(Part of a data file)
-------------------------
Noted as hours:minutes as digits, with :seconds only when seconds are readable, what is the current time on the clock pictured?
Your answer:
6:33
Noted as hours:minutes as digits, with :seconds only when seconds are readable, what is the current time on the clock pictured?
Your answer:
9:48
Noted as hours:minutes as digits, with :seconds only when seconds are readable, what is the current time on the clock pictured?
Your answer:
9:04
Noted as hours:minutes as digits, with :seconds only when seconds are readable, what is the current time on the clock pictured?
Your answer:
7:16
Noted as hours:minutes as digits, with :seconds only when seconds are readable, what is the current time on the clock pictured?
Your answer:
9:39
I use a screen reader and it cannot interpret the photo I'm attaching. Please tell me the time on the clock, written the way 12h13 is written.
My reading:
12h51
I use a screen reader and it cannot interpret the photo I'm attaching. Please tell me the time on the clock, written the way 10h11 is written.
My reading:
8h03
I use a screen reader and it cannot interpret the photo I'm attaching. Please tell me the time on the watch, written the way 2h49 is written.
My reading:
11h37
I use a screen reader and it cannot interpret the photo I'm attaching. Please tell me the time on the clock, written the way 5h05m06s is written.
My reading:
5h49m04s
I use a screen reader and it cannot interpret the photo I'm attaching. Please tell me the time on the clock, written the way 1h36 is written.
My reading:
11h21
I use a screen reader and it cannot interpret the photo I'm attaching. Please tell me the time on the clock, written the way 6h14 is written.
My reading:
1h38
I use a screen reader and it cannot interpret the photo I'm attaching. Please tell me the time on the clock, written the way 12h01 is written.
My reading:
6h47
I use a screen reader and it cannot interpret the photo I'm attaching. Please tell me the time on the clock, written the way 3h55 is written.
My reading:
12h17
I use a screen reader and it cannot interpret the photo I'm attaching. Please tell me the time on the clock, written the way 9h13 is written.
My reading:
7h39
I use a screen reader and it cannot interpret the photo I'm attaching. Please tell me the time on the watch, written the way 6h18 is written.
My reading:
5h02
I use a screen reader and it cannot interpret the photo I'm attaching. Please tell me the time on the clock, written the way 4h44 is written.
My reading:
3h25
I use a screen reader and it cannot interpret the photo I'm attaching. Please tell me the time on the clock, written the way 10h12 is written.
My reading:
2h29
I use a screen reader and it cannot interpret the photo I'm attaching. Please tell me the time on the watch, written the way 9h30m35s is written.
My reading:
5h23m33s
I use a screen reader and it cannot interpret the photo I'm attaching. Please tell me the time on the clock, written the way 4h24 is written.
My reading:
-------------------------
(Written exercise):
Turn every line of the listing above into a numbered list, skipping any blank lines.

(Reply):
1. Noted as hours:minutes as digits, with :seconds only when seconds are readable, what is the current time on the clock pictured?
2. Your answer:
3. 6:33
4. Noted as hours:minutes as digits, with :seconds only when seconds are readable, what is the current time on the clock pictured?
5. Your answer:
6. 9:48
7. Noted as hours:minutes as digits, with :seconds only when seconds are readable, what is the current time on the clock pictured?
8. Your answer:
9. 9:04
10. Noted as hours:minutes as digits, with :seconds only when seconds are readable, what is the current time on the clock pictured?
11. Your answer:
12. 7:16
13. Noted as hours:minutes as digits, with :seconds only when seconds are readable, what is the current time on the clock pictured?
14. Your answer:
15. 9:39
16. I use a screen reader and it cannot interpret the photo I'm attaching. Please tell me the time on the clock, written the way 12h13 is written.
17. My reading:
18. 12h51
19. I use a screen reader and it cannot interpret the photo I'm attaching. Please tell me the time on the clock, written the way 10h11 is written.
20. My reading:
21. 8h03
22. I use a screen reader and it cannot interpret the photo I'm attaching. Please tell me the time on the watch, written the way 2h49 is written.
23. My reading:
24. 11h37
25. I use a screen reader and it cannot interpret the photo I'm attaching. Please tell me the time on the clock, written the way 5h05m06s is written.
26. My reading:
27. 5h49m04s
28. I use a screen reader and it cannot interpret the photo I'm attaching. Please tell me the time on the clock, written the way 1h36 is written.
29. My reading:
30. 11h21
31. I use a screen reader and it cannot interpret the photo I'm attaching. Please tell me the time on the clock, written the way 6h14 is written.
32. My reading:
33. 1h38
34. I use a screen reader and it cannot interpret the photo I'm attaching. Please tell me the time on the clock, written the way 12h01 is written.
35. My reading:
36. 6h47
37. I use a screen reader and it cannot interpret the photo I'm attaching. Please tell me the time on the clock, written the way 3h55 is written.
38. My reading:
39. 12h17
40. I use a screen reader and it cannot interpret the photo I'm attaching. Please tell me the time on the clock, written the way 9h13 is written.
41. My reading:
42. 7h39
43. I use a screen reader and it cannot interpret the photo I'm attaching. Please tell me the time on the watch, written the way 6h18 is written.
44. My reading:
45. 5h02
46. I use a screen reader and it cannot interpret the photo I'm attaching. Please tell me the time on the clock, written the way 4h44 is written.
47. My reading:
48. 3h25
49. I use a screen reader and it cannot interpret the photo I'm attaching. Please tell me the time on the clock, written the way 10h12 is written.
50. My reading:
51. 2h29
52. I use a screen reader and it cannot interpret the photo I'm attaching. Please tell me the time on the watch, written the way 9h30m35s is written.
53. My reading:
54. 5h23m33s
55. I use a screen reader and it cannot interpret the photo I'm attaching. Please tell me the time on the clock, written the way 4h24 is written.
56. My reading:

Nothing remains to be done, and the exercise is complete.